Hayvanlar için tüm abiyotik stresörlerin en streslisi ısıdır . Bunun nedeni, birçok türün iç vücut ısısını düzenleyememesidir . Kendi sıcaklıklarını ayarlayabilen türlerde bile her zaman tam olarak doğru bir sistem değildir. Sıcaklık , hayvanların vücutlarındaki metabolik hızları , kalp hızlarını ve diğer çok önemli faktörleri belirler, bu nedenle aşırı bir sıcaklık değişikliği hayvanın vücudunu kolayca rahatsız edebilir. Hayvanlar aşırı sıcağa , örneğin doğal ısıya alışma yoluyla veya daha serin bir yer bulmak için toprağa girerek tepki verebilirler .

Yüksek bir genetik çeşitliliğin sert abiyotik stresörlere karşı dayanıklılık sağlamada faydalı olduğunu hayvanlarda da görmek mümkündür. Bu, bir türün doğal seçilimin tehlikeleri tarafından rahatsız edildiği durumlarda bir tür stok odası görevi görür. Çeşitli sinir bozucu böcekler, gezegendeki en uzmanlaşmış ve çeşitli otoburlar arasındadır ve abiyotik stres faktörlerine karşı kapsamlı korumaları, böceğin bu onur konumunu kazanmasına yardımcı olmuştur.

Nesli tükenmekte olan türlerde

Biyoçeşitlilik birçok şey tarafından belirlenir ve bunlardan biri abiyotik strestir. Bir ortam çok stresliyse, biyolojik çeşitlilik düşük olma eğilimindedir. Abiyotik stresin bir bölgede güçlü bir varlığı yoksa, biyolojik çeşitlilik çok daha yüksek olacaktır.

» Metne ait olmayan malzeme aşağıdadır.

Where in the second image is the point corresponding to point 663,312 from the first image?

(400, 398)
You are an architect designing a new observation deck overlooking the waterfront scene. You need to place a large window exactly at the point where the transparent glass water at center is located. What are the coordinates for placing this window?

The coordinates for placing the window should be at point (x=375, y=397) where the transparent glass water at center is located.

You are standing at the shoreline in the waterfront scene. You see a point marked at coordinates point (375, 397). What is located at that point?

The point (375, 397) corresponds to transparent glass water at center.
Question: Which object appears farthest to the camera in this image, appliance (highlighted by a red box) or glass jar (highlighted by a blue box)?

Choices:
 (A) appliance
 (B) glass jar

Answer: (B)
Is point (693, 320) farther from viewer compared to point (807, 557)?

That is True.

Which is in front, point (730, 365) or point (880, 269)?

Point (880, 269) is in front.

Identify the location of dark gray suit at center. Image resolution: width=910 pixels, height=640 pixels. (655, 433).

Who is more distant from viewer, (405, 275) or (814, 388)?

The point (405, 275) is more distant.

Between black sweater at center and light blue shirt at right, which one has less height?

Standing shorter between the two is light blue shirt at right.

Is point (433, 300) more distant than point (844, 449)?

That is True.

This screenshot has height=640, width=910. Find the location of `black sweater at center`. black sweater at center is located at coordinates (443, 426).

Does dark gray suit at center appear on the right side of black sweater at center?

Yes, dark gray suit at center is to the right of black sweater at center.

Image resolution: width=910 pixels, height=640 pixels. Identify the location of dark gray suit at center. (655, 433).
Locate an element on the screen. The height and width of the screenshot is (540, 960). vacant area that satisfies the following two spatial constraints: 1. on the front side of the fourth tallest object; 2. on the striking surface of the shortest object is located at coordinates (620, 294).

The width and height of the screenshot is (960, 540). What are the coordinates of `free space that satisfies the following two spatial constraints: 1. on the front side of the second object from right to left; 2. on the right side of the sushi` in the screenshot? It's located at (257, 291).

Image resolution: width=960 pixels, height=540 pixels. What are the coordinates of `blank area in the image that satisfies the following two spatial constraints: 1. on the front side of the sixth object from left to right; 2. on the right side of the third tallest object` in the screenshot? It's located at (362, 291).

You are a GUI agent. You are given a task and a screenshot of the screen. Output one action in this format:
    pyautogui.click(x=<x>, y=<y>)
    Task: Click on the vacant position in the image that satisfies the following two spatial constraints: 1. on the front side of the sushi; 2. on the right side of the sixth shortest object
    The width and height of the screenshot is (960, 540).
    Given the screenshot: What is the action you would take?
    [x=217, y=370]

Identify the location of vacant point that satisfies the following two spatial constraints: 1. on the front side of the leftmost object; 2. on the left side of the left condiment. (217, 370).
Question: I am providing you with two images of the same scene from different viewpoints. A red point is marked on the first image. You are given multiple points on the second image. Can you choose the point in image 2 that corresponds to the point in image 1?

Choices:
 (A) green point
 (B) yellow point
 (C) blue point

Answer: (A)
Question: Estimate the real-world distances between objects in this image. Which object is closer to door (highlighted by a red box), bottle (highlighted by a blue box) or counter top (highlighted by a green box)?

Bu fikir, abiyotik stres ve nesli tükenmekte olan türlerin nasıl ilişkili olduğunun anlaşılmasına yol açar. Abiyotik stres seviyesi arttıkça tür sayısının azaldığı çeşitli ortamlarda gözlemlenmiştir. Bu, türlerin, abiyotik stresin özellikle sert olduğu zaman ve yerlerde, popülasyon tehdidi, nesli tükenmekte ve hatta neslinin tükenmesi olasılığının daha yüksek olduğu anlamına gelir.